Target population limitation
Actito lets you apply an additional filter to limit the number of profiles finally retained in an already-defined target. Located in the targeting interface, below all the blocks, this filter is off by default.
This filter is available in all uses of the targeting interface, except when the targeting is used to feed a segmentation.
Once the filter is enabled, you have four options.
A maximum number of randomly selected profiles

You define the absolute number of profiles you want in the target; Actito picks them randomly from among all the profiles meeting your targeting conditions.
If the final target contains fewer profiles than the maximum you set, it simply means there were fewer profiles matching your conditions.
A percentage of the population meeting the conditions

You define the percentage of the profiles matching your conditions that you want to retain; Actito picks them randomly from among them.
Since this percentage applies to a population that changes over time, the total number of profiles may differ between an estimate made today and the campaign sent a few days later.
A number of profiles selected on a specific criterion

You define the absolute number of profiles you want and select them based on a specific criterion. You can thus retain the "most recent", "least recent", "first" or "last" profiles, based on a numeric or date attribute, taken from the profile table or from a linked-data table related to it.
Only linked-data tables with a 1-1 relationship (one data entry corresponds to one profile) are available. Data from Interaction tables is not accessible.
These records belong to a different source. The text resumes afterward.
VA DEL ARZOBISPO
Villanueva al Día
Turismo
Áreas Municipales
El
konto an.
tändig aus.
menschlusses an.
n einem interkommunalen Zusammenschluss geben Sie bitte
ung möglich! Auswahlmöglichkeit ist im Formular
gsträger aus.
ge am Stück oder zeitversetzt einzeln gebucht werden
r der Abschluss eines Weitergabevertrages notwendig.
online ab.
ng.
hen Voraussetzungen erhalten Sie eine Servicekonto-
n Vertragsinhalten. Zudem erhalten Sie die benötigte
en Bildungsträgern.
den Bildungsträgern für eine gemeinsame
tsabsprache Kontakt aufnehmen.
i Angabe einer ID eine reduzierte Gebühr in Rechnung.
In practice, Actito sorts all the profiles matching your conditions by the chosen attribute, then retains the first ones up to the defined number. If several profiles share the same value, the choice is made randomly among the last selectable profiles. The sort direction determines what "first" means:
| Sort | By date | By numeric / integer | By profile age* |
|---|---|---|---|
| Ascending | from oldest to most recent | from smallest to largest | from youngest to oldest |
| Descending | from most recent to oldest | from largest to smallest | from oldest to youngest |
*Sorting by age is only available if the "BirthDate" attribute exists in the table.
Examples
Case 1 — The X most recent clickers. To target the last X profiles who clicked in one of your email campaigns: set the maximum number, select the last email click attribute of the "Profile" table, and sort in descending order. → You obtain the X profiles who clicked most recently.
Case 2 — The X first registrants. As part of an acquisition drive, to congratulate the first contacts who reacted: set the maximum number, select the creationMoment (creation time) attribute of the "Profile" table, and sort in ascending order. → You obtain the first X profiles (from your targeting) registered in your database.
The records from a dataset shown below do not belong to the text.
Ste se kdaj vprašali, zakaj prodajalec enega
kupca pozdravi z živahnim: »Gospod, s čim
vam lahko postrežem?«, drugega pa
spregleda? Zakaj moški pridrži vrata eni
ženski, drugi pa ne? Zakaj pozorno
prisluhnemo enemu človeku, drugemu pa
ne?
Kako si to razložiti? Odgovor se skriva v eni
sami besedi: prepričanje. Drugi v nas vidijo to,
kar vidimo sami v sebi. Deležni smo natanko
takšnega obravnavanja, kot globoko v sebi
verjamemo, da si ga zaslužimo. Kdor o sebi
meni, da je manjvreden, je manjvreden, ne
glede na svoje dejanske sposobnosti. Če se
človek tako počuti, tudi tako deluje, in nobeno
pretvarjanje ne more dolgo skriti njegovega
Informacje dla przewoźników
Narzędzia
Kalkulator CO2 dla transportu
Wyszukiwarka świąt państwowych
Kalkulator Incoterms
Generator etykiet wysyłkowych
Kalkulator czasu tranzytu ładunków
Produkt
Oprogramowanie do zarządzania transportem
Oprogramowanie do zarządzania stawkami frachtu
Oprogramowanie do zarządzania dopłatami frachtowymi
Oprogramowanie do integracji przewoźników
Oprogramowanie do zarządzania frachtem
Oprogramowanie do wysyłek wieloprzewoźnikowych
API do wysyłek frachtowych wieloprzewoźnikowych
Case 3 — Your X biggest customers. With a linked-data table "Aggregate" storing the profile's yearly turnover: set the maximum number, select that attribute of the "Aggregate" table, and sort in descending order. → You obtain the X profiles (from your targeting) with the highest yearly turnover.
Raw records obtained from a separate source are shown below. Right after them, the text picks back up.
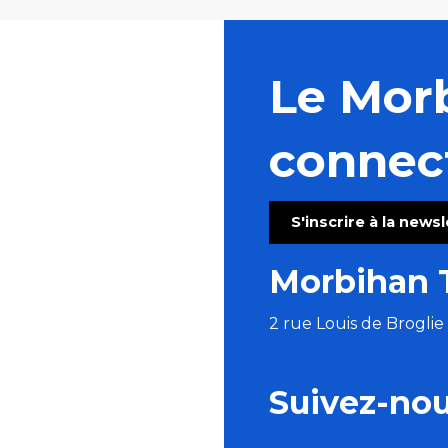
Le Mor
connec
S'inscrire à la news
Morbihan 
2 rue Louis de Brogli
Suivez-no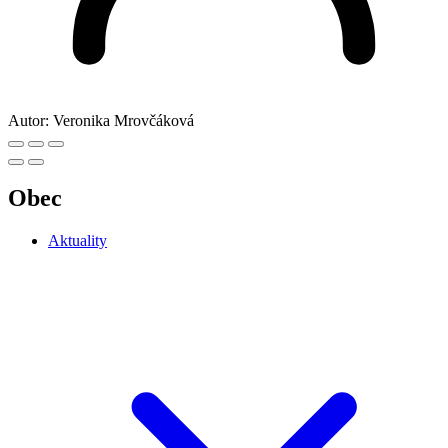
Autor:
Veronika Mrovčáková
Obec
Aktuality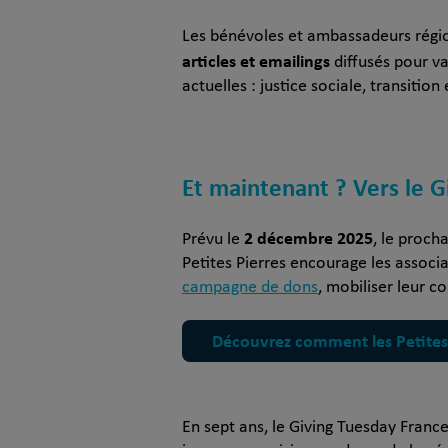
Les bénévoles et ambassadeurs régio
articles et emailings
diffusés pour va
actuelles : justice sociale, transiti
Et maintenant ? Vers le 
2 décembre 2025
Prévu le
, le proch
Petites Pierres encourage les associ
campagne de dons
, mobiliser leur 
Découvrez comment les Petites 
En sept ans, le Giving Tuesday France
A percentage of profiles selected on a specific criterion

This option works exactly like the previous one — same sort logic, same attribute types, same examples — but on a percentage of the target population instead of an absolute number. The same constraints apply (linked-data tables in a 1-1 relationship only, Interaction tables excluded; see Understanding the different types of tables).
As with any percentage-based limit, the final number of profiles may vary over time, since the population matching your criteria evolves on its own.